Tears, prayers and a show of unity in the face of heartbreaking sadness marked the Florida Conference’s prayer vigil for the victims of the June 12 massacre that killed 49 and injured 53 others at a gay nightclub in downtown Orlando.
The vigil, held late on June 16 outside an Orlando-area hotel convention center, was an outpouring of love for the victims of the worst mass shooting in modern U.S. history and for the families and friends whose lives were forever changed.
In his remarks to the conference delegates, Florida Area Bishop Kenneth Carter Jr. reminded the assembly of the light that Christ brings into the world.
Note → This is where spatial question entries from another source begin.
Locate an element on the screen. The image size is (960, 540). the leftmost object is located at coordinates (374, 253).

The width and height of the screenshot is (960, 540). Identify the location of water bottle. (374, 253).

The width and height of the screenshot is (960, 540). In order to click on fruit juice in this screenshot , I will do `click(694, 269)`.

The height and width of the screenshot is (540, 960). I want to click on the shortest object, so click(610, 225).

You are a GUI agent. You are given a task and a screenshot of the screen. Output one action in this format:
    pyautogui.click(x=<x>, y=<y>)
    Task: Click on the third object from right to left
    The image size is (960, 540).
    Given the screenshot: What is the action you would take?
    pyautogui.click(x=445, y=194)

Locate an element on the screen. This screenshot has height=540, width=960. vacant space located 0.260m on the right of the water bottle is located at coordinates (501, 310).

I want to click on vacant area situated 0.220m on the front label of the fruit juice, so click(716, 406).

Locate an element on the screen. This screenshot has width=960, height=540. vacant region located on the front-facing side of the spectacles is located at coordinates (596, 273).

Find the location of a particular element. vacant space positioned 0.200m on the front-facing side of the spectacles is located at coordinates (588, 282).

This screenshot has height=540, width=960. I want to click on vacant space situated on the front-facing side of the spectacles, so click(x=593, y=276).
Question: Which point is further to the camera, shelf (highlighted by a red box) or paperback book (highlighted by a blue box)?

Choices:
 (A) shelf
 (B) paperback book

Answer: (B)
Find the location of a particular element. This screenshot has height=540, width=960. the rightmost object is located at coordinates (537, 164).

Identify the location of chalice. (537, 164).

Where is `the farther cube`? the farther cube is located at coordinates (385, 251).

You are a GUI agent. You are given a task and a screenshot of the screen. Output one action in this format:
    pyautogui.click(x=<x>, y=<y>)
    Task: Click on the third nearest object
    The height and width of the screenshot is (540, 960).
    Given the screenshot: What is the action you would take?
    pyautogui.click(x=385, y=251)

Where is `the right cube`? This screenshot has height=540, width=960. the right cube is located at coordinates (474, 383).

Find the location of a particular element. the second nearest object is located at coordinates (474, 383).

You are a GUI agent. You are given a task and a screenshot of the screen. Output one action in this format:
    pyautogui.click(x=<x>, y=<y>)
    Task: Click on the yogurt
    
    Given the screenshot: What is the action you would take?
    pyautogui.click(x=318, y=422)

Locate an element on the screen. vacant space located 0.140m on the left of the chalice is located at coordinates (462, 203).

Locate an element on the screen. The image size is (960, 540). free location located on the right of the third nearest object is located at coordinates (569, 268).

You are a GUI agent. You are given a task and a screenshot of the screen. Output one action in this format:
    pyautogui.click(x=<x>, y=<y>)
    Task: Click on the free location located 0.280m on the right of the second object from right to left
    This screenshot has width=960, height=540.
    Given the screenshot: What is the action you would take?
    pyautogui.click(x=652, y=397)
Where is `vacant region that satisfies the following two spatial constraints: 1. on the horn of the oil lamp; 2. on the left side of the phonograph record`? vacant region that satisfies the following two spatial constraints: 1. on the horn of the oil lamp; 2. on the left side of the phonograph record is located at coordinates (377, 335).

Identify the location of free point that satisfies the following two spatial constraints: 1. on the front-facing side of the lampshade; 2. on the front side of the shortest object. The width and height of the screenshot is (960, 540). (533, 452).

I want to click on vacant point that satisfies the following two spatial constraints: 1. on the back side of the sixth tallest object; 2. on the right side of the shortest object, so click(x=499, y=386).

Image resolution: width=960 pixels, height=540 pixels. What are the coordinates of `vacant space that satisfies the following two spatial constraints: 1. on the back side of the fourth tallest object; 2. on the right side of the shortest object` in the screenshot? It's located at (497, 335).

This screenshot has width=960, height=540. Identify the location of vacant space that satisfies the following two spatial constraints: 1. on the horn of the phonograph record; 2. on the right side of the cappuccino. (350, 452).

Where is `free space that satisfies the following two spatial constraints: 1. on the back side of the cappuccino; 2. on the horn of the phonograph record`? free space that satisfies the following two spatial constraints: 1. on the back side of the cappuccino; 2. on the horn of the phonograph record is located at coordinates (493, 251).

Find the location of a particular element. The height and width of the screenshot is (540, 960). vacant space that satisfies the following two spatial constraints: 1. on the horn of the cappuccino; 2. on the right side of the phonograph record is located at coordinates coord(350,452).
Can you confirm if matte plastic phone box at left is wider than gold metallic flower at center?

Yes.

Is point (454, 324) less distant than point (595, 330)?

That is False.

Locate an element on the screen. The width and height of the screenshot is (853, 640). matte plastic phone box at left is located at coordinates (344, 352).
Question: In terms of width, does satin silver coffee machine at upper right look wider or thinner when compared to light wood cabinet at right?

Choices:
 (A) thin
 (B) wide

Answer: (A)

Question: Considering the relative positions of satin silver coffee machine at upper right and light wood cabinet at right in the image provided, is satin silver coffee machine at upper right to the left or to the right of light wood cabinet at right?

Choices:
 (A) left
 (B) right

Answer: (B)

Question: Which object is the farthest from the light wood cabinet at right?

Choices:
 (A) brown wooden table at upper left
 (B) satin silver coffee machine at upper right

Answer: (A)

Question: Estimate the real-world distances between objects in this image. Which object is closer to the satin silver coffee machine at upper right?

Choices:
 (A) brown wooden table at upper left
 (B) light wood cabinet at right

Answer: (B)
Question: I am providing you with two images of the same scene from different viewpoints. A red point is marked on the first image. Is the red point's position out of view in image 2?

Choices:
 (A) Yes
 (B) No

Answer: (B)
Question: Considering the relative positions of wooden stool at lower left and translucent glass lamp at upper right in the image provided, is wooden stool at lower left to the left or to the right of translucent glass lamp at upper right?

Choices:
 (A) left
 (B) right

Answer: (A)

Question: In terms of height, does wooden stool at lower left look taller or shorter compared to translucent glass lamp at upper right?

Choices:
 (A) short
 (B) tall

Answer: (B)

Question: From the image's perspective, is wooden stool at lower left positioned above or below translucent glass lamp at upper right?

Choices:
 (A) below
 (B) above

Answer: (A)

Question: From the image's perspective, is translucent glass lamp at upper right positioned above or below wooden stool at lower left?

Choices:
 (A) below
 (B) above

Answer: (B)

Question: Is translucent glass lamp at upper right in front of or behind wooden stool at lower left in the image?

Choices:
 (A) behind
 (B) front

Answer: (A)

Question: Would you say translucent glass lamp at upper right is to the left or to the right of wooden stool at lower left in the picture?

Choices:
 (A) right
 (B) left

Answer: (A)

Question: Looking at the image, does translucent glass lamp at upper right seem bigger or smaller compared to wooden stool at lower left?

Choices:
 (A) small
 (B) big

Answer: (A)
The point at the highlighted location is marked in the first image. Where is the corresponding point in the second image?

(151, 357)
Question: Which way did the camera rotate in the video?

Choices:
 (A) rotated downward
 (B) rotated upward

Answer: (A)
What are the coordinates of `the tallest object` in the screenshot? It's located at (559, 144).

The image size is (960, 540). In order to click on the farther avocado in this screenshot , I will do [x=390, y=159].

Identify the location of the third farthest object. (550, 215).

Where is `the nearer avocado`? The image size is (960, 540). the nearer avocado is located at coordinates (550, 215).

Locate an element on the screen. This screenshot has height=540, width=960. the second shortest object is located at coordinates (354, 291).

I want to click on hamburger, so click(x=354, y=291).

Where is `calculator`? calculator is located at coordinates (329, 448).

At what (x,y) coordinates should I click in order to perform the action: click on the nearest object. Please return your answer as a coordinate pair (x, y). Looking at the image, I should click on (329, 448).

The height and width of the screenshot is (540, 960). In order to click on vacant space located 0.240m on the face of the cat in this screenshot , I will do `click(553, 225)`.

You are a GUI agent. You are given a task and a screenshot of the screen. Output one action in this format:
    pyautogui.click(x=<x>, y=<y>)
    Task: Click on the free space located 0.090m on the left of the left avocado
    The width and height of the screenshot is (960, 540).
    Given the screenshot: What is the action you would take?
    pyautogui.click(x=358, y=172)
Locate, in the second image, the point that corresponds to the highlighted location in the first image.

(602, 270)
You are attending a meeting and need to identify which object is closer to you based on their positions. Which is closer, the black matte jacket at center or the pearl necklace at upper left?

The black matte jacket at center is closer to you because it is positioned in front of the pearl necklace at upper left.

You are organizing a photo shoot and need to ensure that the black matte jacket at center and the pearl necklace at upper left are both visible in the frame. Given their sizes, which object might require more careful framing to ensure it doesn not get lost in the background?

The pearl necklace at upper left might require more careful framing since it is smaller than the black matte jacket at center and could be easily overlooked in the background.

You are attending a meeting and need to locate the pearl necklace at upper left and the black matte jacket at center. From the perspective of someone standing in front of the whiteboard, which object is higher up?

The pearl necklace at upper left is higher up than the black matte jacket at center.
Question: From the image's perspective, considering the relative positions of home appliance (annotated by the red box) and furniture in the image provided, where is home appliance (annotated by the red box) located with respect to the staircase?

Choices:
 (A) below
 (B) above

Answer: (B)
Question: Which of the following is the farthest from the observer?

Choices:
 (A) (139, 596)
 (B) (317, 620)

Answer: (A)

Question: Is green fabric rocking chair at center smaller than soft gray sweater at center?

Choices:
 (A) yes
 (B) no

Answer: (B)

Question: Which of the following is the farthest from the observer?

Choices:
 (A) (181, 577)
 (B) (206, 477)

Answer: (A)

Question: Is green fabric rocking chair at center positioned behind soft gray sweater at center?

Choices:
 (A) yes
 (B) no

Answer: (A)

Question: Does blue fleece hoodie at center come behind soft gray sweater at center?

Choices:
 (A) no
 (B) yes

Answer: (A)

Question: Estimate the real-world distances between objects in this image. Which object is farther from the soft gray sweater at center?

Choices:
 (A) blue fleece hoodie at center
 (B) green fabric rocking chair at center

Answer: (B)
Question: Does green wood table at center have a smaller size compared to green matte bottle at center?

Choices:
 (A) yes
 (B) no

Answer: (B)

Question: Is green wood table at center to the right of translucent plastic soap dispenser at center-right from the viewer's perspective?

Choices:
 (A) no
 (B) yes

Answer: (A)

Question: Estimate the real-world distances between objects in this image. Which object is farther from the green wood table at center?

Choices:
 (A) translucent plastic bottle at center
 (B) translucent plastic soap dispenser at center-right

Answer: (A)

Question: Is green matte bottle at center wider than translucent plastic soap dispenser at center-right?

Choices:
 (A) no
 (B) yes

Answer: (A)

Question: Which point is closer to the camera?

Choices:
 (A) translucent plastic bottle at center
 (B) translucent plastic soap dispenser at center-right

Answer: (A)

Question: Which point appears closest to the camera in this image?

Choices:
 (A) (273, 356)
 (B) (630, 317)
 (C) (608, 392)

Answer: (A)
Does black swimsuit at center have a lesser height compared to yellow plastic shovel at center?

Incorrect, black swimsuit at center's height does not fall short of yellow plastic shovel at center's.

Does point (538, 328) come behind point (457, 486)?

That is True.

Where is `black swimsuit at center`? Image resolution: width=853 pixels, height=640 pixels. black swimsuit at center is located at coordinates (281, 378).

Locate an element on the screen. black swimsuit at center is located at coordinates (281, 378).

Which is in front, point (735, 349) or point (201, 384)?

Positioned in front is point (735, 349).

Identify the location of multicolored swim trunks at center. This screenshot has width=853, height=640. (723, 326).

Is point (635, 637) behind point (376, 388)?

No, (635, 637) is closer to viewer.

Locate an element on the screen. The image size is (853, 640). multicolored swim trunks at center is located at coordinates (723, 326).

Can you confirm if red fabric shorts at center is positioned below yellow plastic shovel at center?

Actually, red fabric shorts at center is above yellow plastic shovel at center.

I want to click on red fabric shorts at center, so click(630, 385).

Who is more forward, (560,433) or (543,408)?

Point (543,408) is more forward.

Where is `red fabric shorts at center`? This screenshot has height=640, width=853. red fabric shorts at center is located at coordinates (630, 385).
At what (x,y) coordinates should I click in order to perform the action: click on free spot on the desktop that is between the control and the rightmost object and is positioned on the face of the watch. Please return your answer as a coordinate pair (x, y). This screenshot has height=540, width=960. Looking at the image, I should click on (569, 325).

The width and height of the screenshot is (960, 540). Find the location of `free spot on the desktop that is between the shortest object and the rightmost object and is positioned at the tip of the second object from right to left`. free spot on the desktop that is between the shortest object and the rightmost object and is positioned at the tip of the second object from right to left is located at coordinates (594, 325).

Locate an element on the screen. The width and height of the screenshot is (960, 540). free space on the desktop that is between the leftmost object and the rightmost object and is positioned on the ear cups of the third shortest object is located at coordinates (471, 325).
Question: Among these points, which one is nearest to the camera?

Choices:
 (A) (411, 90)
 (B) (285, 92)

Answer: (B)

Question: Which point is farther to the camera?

“Nothing justifies what happened, but we believe that Jesus brings light into the world and that light is for all people,” Carter said as conference members held up lighted glow-sticks.
“Take the light into your hands and believe that something can be born of this,” Carter said.
A choir of volunteers from churches conference-wide sang a cappella choruses of the anthem “Dona Nobis Pacem.”
Everyone sang “Jesus Remember Me” and later intoned that melody as the name of each of the 49 victims was read aloud.
The Rev. Steve Harper, former vice president of Asbury Theological Seminary’s Orlando campus, led prayers for the victims and their families.
Harper, who has spoken out for full LGBTQ inclusion in The United Methodist Church, invited attendees to link arms with those around them for a moment of silence and private prayer. LGBTQ stands for lesbian, gay, bisexual, transgender and queer or questioning.
Harper later led a common prayer of lament for the souls of the departed, the gunman and “for our civic and religious leaders who must lead us through this crisis.”
Antony Larry, a member of St. Luke’s United Methodist Church in Orlando, lost friends in the shooting. Larry was supported by fellow church members and others attending the vigil.
He read a poem entitled “Blessing in a Time of Violence” by Jan Richardson.
The service concluded with the singing of “Let There Be Peace on Earth.”
The Orlando shooting was referenced in worship and in business sessions at the conference throughout the day.
“What does it mean to be here this week?” Bishop Carter asked during his sermon at opening worship, noting that the conference was meeting in Orlando for the first time in recent memory.
He spoke to the reasons for adding the prayer vigil to the worship schedule.
“It is important that we stand in solidarity with those who suffer and especially in these days with the targeted LGBTQ community in Orlando. We believe God is calling us to bear witness in such a time as this,” Carter said.
District Superintendent Bob Bushong, whose area includes Orlando, noted that area churches like First Orlando, St. Luke’s and Peace United Methodist Church were “listening and responding to the needs of the community” by holding services, conducting blood drives and opening hearts and doors to those who are hurting.
Bushong, with fellow district superintendent June Edwards, presented a statement from the bishop and the cabinet publicly denouncing the gun violence and calling for churches to be a witness for good. Carter asked conference delegates to indicate if they would affirm the statement and they did. The statement is posted on the Florida Conference web site, www.flumc.org.
McGovern is a writer and consultant based in Casselberry, Florida.